Dans ce livre des vingt cinq ans de Zingaro (à quand celui des cinquante ans ? ), je retrouve un entretien avec Bartabas datant d’ octobre 1991, au moment de la reprise parisienne de Zingaro opéra équestre, donné dans l’antre d Aubervilliers après la création au Festival d’Avignon. « On se sent proches de Kantor, de Novarina, de Pina Bausch. Ou du Bread and puppet, de l’Odin théâtre, de Jérôme Deschamps » me disait-il. Résumé d’une époque qu’une bonne partie des spectateurs d’Aubervilliers n’ont pas vécu.
Donc, après la traversée porte-bonheur et mémorielle des dindons, place aux chevaux, place au chants et à la musique, place aux Irish travellers, second volet des cabarets de l’exil après celui de la culture Yiddish (un troisième viendra ultérieurement clore le cycle) . Bartabas est allé en Irlande chercher ces frères de lait abreuvés aux chevaux, à la musique et à l’errance, en marge dans leur propre pays. Ils n’en étaient jamais sortis. Les voici avec leurs chants souvent déchirants chantées par l’immense Thomas Mc Carthy et les musiciens enjoués que sont Gerry O’Connor (violon et un peu plus que ça),Loic Blejean (pipe, la cornemuse irlandaise)), Ronan Blejean (accordéon) et Jean-Bernard Mondoloni (bodhrán - sorte de tambour irlandais - et piano). Une vingtaine de chevaux ayant pour noms Angelo, Conquête, Corto, Dan, Dicky, Dragon, Famine, Guerre, Guizmo, Homer, Misère, Posada, Raoul, Ted, Totor, Tsar, Ultra, Oberon, Olimpo, Quijo, Schlimak, Zurbarán, sans compter la mule et l’âne. Et autant d’artistes autour de Bartabas : Henri Carballido, Sébastien Chanteloup, Michaël Gilbert, Mickaël G. Jouffray (danseur), Manolo Marty (artiste force), Perrine Mechekour, Théo Miler, Bérenger Mirc, Leonardo Montresor (corde volante), Fanny Nevoret, Paco Portero, Bernard Quental, Emmanuelle Santini, Alice Seghier, Cheyenne Vargas,Dakota Vargas,et David Weiser . Du beau monde.

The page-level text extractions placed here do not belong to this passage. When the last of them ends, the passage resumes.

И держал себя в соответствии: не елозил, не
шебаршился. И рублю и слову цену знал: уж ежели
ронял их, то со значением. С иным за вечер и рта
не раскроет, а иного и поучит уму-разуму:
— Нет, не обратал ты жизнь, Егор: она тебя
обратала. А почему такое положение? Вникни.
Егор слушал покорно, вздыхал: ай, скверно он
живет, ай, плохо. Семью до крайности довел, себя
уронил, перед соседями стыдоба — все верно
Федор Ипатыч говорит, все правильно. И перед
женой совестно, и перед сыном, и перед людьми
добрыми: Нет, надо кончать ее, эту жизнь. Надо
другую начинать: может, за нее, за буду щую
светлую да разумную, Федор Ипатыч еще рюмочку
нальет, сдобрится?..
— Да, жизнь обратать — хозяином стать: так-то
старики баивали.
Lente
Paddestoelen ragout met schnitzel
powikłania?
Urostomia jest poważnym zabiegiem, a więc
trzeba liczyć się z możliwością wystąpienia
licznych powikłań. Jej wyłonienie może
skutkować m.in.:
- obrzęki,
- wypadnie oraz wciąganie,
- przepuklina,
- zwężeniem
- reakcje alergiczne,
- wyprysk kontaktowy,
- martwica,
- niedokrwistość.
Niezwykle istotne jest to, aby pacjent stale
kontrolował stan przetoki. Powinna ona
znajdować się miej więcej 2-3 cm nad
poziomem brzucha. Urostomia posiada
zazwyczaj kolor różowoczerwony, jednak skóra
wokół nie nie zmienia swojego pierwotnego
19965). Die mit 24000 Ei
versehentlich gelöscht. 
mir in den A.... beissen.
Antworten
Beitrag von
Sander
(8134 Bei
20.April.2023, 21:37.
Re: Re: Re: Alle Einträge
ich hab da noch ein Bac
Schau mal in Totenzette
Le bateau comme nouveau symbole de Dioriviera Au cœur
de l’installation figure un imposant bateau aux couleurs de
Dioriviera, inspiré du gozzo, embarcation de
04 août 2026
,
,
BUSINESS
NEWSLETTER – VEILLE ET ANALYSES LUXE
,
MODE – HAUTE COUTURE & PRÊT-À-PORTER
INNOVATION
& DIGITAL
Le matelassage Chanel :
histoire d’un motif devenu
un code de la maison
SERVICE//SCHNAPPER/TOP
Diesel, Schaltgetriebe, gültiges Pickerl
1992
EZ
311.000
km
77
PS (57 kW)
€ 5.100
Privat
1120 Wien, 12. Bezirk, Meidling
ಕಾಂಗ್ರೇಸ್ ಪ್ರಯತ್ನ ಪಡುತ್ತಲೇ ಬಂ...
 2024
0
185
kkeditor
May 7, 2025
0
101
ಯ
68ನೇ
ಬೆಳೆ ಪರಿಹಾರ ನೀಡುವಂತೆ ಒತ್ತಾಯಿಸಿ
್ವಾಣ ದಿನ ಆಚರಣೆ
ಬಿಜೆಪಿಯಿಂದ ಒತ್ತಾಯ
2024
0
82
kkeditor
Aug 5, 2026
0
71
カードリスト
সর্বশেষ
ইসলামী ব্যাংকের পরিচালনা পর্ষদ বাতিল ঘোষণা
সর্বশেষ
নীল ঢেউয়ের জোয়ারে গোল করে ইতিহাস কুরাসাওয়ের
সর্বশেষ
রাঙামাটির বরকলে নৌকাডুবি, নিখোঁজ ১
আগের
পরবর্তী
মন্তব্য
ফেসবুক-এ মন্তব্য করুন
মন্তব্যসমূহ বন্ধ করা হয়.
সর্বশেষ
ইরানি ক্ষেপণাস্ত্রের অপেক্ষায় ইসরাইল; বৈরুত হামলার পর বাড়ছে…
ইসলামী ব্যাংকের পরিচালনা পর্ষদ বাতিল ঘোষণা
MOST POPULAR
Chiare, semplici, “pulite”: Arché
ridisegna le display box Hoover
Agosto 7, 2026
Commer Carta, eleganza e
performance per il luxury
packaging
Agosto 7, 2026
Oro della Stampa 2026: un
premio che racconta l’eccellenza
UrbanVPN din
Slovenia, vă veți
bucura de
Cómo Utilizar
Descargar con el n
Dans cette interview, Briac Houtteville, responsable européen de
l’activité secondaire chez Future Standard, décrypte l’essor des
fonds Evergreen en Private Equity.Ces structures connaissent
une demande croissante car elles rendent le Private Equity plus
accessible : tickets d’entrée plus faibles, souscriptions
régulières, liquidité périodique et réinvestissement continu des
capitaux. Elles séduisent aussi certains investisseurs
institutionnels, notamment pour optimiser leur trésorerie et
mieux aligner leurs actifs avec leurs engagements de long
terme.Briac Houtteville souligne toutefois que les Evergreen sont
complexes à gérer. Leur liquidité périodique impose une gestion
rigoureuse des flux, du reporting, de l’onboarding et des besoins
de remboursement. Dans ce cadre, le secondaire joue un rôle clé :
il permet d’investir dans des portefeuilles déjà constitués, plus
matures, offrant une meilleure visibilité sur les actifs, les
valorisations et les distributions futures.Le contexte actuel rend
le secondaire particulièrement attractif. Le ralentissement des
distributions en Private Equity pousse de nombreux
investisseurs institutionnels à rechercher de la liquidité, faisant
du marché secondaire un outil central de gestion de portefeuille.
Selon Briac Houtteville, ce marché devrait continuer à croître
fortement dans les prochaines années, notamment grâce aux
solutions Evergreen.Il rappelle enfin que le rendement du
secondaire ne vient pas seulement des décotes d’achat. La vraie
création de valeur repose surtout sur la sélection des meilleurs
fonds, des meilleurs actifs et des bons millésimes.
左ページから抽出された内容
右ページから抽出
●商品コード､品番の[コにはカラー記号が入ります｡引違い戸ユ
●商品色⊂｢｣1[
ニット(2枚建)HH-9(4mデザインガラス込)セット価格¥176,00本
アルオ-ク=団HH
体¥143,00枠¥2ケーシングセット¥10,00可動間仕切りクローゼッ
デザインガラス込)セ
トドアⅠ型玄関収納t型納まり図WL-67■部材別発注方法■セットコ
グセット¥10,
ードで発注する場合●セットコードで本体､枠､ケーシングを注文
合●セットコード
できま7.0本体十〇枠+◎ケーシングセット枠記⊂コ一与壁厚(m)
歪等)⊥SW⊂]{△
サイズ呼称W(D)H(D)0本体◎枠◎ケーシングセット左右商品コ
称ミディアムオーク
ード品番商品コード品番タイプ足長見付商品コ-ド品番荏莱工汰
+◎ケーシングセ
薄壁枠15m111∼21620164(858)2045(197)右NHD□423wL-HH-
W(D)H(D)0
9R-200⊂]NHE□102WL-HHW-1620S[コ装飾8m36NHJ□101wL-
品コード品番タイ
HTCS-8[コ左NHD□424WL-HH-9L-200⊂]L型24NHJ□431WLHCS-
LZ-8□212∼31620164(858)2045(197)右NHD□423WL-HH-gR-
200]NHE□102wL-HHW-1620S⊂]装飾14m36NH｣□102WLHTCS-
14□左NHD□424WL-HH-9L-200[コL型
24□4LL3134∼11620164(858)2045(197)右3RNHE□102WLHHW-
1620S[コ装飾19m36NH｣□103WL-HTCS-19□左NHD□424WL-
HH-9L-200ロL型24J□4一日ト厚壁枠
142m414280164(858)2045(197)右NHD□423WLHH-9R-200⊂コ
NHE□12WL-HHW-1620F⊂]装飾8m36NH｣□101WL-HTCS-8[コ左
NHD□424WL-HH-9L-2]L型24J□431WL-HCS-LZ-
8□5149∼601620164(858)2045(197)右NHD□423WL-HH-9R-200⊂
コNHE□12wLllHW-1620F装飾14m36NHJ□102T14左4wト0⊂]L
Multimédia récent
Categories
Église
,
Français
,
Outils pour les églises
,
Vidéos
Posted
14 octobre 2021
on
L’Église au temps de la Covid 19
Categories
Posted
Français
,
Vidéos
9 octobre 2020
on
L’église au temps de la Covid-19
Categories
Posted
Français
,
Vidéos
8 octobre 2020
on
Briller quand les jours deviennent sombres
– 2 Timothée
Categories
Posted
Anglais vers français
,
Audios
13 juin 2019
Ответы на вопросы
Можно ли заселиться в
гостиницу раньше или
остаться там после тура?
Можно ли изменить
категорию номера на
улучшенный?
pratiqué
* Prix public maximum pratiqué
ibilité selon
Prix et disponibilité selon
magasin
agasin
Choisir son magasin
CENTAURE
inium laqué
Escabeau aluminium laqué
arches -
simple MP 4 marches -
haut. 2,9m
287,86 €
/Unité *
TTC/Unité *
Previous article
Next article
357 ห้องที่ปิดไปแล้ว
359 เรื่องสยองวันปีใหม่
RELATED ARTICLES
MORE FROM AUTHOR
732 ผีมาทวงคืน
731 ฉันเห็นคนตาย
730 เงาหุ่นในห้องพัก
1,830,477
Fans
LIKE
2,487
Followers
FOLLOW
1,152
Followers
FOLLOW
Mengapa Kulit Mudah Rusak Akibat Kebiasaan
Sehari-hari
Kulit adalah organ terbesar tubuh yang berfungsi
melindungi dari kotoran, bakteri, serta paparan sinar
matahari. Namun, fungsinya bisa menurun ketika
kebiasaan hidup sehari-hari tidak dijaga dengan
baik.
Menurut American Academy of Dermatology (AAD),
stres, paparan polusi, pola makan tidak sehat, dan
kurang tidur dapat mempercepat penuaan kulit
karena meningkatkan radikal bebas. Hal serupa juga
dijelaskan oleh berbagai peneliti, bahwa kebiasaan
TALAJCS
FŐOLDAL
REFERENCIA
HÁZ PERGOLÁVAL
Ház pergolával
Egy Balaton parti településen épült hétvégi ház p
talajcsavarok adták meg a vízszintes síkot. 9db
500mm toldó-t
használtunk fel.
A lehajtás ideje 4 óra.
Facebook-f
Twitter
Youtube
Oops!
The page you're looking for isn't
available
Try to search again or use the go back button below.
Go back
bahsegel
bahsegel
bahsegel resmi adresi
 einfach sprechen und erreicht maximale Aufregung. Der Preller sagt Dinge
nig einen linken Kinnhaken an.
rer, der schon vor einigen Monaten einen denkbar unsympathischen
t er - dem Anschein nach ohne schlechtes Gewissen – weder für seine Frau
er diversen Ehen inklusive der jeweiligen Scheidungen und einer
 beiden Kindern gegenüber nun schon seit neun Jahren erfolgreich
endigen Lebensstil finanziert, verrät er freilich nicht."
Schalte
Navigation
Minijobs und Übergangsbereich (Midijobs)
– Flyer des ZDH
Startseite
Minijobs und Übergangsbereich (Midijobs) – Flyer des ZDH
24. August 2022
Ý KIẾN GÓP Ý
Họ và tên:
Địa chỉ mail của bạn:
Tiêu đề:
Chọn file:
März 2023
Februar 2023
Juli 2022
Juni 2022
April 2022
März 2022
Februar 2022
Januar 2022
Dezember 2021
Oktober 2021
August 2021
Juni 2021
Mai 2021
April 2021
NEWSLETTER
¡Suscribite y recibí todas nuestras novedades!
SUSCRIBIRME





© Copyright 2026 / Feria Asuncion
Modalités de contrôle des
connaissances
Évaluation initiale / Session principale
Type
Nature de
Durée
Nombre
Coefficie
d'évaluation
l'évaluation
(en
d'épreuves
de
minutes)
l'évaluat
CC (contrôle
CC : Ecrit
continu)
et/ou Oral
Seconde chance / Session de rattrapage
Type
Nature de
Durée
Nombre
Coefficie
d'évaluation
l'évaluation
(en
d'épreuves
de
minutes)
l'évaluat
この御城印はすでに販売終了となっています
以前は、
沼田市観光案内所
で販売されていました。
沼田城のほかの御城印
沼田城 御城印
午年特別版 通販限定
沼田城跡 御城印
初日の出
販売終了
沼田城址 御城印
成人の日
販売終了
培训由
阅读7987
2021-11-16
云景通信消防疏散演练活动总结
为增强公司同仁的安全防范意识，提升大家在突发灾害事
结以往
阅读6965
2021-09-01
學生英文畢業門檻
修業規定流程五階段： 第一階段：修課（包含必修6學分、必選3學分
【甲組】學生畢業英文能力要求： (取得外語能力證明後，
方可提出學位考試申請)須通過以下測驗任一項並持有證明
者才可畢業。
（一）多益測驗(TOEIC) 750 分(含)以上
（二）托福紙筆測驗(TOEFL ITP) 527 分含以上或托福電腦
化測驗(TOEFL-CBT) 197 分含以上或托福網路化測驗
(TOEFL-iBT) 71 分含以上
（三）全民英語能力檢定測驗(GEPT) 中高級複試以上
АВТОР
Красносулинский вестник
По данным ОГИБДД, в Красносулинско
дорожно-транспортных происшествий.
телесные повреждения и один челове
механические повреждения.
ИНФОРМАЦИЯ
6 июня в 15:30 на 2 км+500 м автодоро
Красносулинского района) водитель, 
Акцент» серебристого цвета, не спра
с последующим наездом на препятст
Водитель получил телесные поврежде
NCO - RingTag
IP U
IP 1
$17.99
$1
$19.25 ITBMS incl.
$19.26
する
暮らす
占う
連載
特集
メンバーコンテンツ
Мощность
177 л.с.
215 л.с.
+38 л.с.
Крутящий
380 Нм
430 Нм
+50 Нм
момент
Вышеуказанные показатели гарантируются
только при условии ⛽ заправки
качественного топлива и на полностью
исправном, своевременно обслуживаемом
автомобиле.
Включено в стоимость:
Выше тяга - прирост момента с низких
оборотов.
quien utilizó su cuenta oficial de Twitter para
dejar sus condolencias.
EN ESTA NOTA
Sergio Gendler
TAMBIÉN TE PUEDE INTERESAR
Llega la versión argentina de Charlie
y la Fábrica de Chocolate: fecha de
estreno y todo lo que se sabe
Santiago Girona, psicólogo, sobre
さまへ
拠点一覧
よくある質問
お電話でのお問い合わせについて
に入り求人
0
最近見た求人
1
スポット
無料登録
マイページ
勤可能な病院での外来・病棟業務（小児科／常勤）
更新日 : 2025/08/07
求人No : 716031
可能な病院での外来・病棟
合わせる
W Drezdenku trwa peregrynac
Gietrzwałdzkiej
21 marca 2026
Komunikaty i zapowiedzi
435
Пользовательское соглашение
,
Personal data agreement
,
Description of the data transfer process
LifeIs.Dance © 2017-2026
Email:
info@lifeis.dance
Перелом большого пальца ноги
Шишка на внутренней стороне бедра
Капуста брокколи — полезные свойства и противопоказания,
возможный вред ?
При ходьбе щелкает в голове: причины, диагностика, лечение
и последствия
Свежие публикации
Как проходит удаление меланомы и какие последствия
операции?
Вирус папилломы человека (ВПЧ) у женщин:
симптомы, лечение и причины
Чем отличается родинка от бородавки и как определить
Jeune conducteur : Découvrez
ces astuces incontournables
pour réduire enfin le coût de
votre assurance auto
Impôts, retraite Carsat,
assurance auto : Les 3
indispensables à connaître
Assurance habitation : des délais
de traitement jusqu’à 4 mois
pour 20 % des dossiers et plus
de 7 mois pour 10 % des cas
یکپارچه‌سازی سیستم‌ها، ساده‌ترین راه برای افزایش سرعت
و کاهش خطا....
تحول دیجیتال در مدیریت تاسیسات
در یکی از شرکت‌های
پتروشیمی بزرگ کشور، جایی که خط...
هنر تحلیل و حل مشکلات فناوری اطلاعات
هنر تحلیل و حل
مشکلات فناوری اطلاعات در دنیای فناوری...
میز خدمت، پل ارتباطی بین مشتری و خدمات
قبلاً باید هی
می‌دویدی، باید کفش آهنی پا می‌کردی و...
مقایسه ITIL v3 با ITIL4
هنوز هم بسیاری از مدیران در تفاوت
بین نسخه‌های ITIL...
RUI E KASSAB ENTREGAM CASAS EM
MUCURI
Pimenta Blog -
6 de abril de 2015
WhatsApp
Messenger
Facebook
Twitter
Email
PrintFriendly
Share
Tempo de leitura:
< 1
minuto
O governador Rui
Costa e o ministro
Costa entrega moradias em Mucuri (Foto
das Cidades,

Une heure quarante cinq durant tout s’enchaîne sans temps mort, de cavaliers et cavalières virtuoses en gags bon enfants ou en suspension poétique tel ce poulain seul en scène dans une nuage de fumée, le spectacle lui aussi galope, entrecoupé par les chants a capella dont les premiers mots dit en français par une cavalière donnent une vague idée mais qu’importe,Thomas Mc Carthy nous emporte.
Les Irish travellers voyagent en Irlande en famille avec leurs chevaux , leurs caravanes. Bien que reconnus comme une minorité ethnique depuis 2017, des associations présentent à Aubervilliers racontent comme les Irish travellers sont victimes dans leur pays de discrimination (santé, école, etc). En Irlande comme dans la plupart des pays, ce peuple nomade est peu à peu contraint à une certaine sédentarisation. Leurs chants, leurs épopées, leur poésie, leur musique et leurs chevaux font leur force et préserve leur culture, leur identité . Ils traversent ce cabaret de l’exil comme dans un rêve, celui d’une reconnaissance au-delà des frontières de leur pays.
Cabaret de l’exil, Irish travellers au Théâtre équestre Zingaro, les mar, mer, vend et sam 20h30, dim 17h30 (sf le 25 déc) ,jusqu’au 31 décembre. Spectacle prolongé pour cause de succès jusqu'au 2 avril.